В экстремальных ситуациях вся заморская мишура с нашего человека осыпается.
Недалеко от моего дома в Англии есть маленький магазинчик со спортивной одежкой. Я туда периодически наведываюсь.
Вот как-то заглянула и вижу за прилавком тетеньку, а на тетеньке бейджик, а на бейджике имя — Ludmila. Ну, тут два раза думать не надо, понятно, кто она и откуда.
И я с эдакой улыбкой в тридцать два зуба приветливо обращаюсь по-русски:
— Здравствуйте, Людмила.
А тетенька смотрит на меня взглядом анаконды и с явным русским акцентом отвечает:
— Ай донт андырстенд рашен.
Я слегка обалдела, глянула туда-сюда, может, начальство лютое поблизости, которое не велит своим работникам говорить на разных других языках, кроме инглиша. Однако, нет. Стоим мы с Ludmiloi друг против друга, одни одинешеньки.

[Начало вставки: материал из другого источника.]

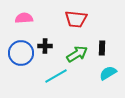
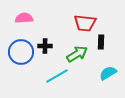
red trapezoid: moved 9 px right, 4 px down
black rectangle: moved 1 px left, 6 px up
blue circle: moved 1 px up
cyan line: moved 1 px right
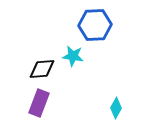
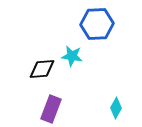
blue hexagon: moved 2 px right, 1 px up
cyan star: moved 1 px left
purple rectangle: moved 12 px right, 6 px down
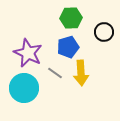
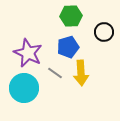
green hexagon: moved 2 px up
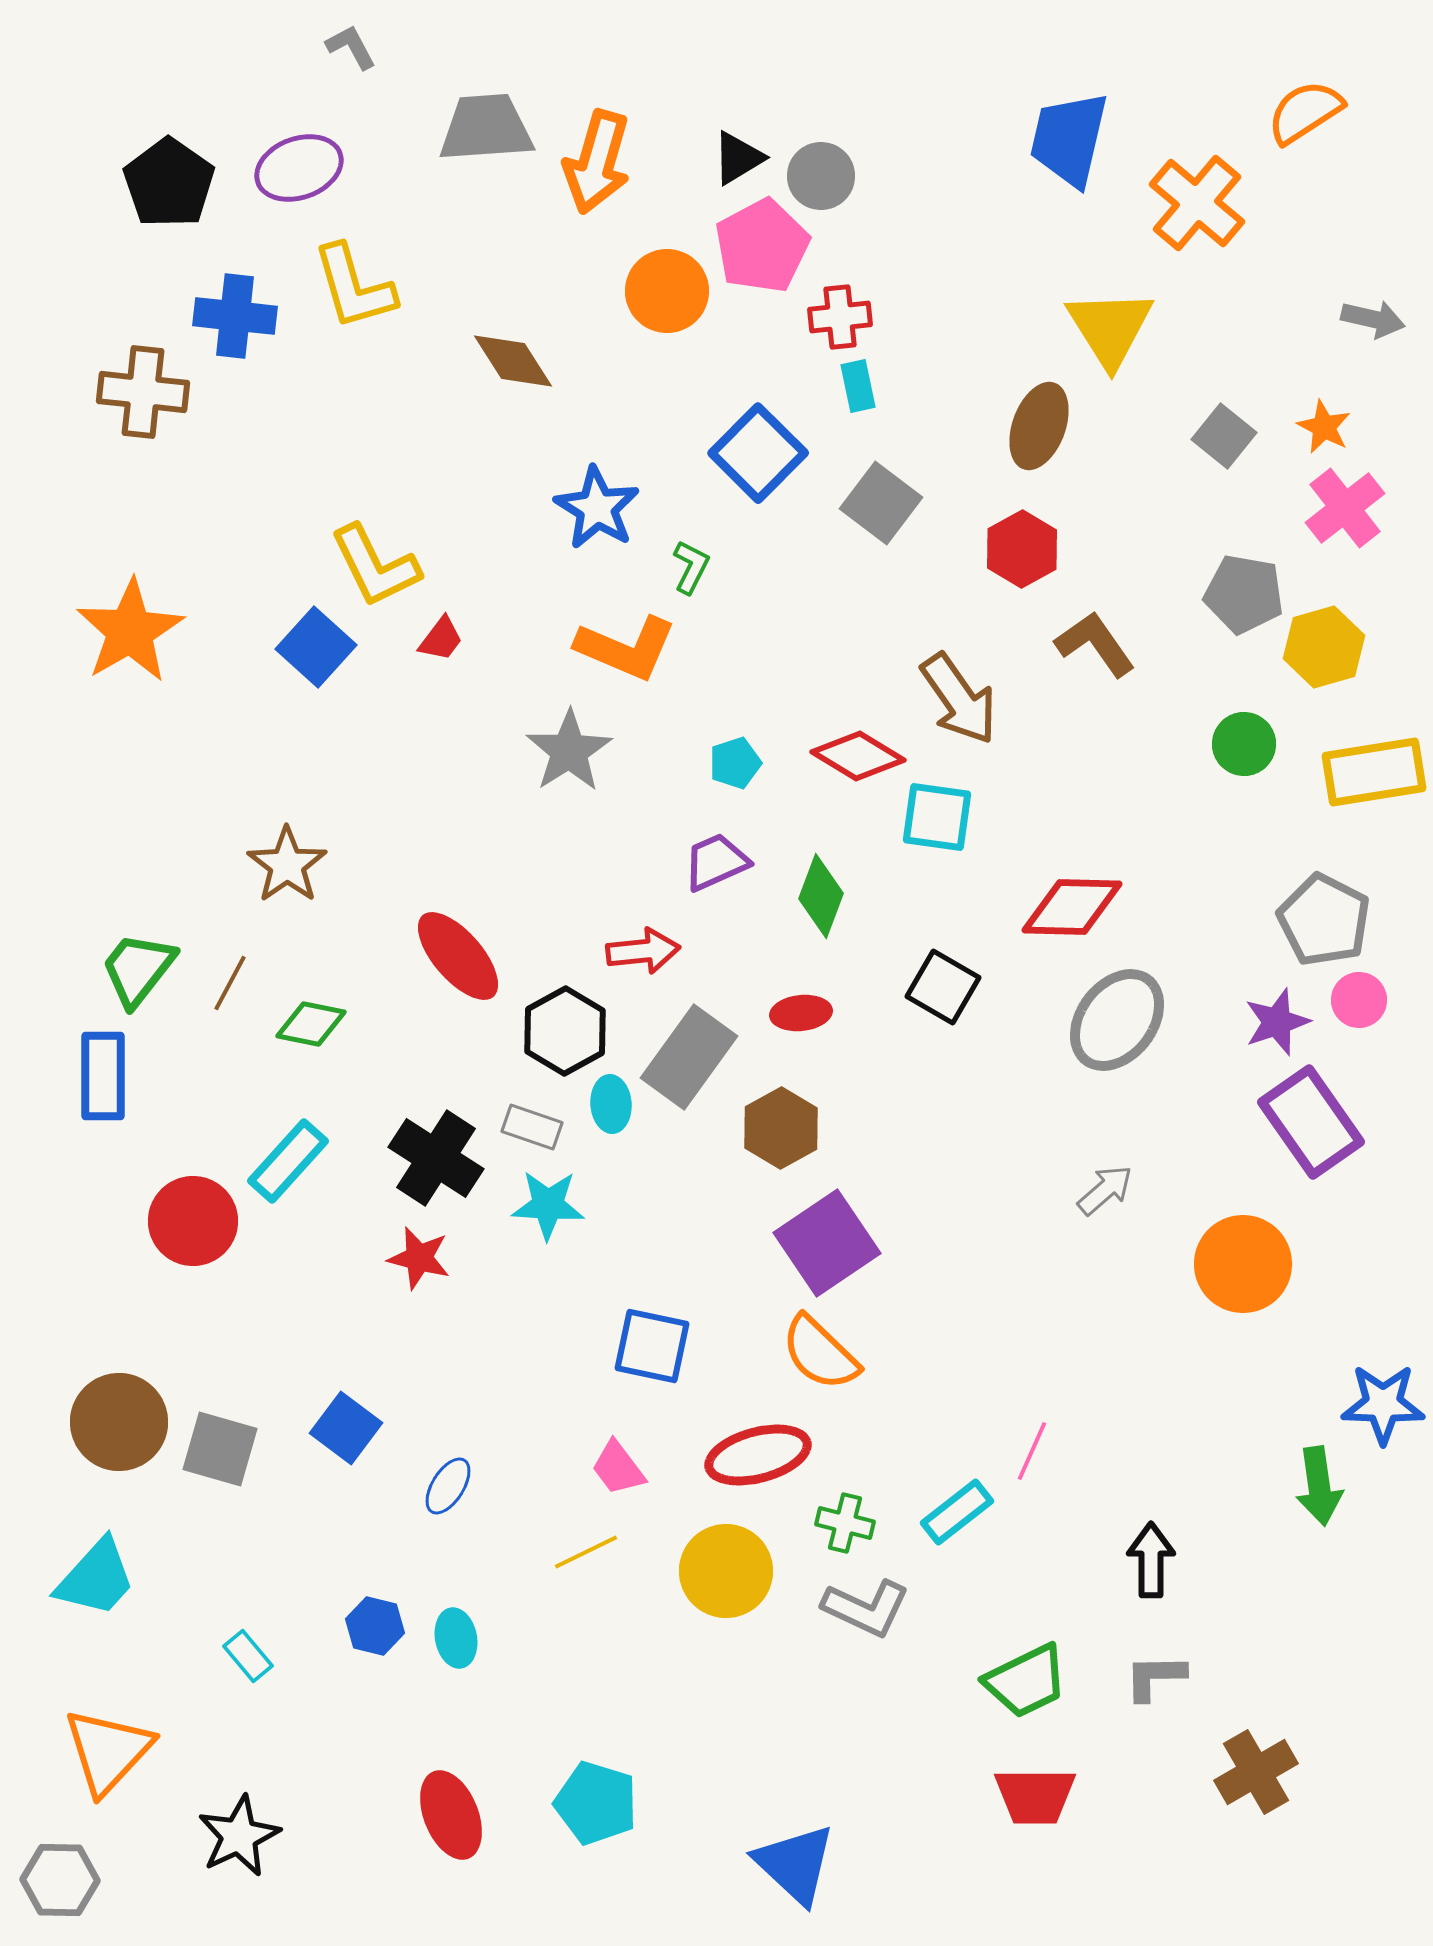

«Ну что же, прикажете плакать? Нет, так нет», — сказал поэт. С тех пор, всякий раз заходя в лавку и сталкиваясь с продавцом Ludmila, я уж таких оплошностей не допускала. По-русски ни гу-гу.
А вчерась, граждане, натурально получила бесконтактный множественный оргазм. Ибо оказалась свидетелем кражи спортивных трусов из вышеназванного шопа.
На моих глазах зашел санитарнозапущенный мальчуган лет сорока, сдернул панталоны с вешалки и решительно двинул прочь, мимо кассы. А за ним рванула моя Ludmila, громко, на самой высокой ноте, исполняя загадочный русский рэп:
«Стой, сукамлядь, чтоб ты сдох, тварьпадла, чтоб у тебя повылазило, гнида жопорукая.»
Прав, тысячу раз прав был Макс Отто фон Штирлиц! В экстремальных ситуациях вся заморская мишура с нашего человека осыпается, как позавчерашний снег, и он немедленно вспоминает родную речь. И, кстати, не только во время родов.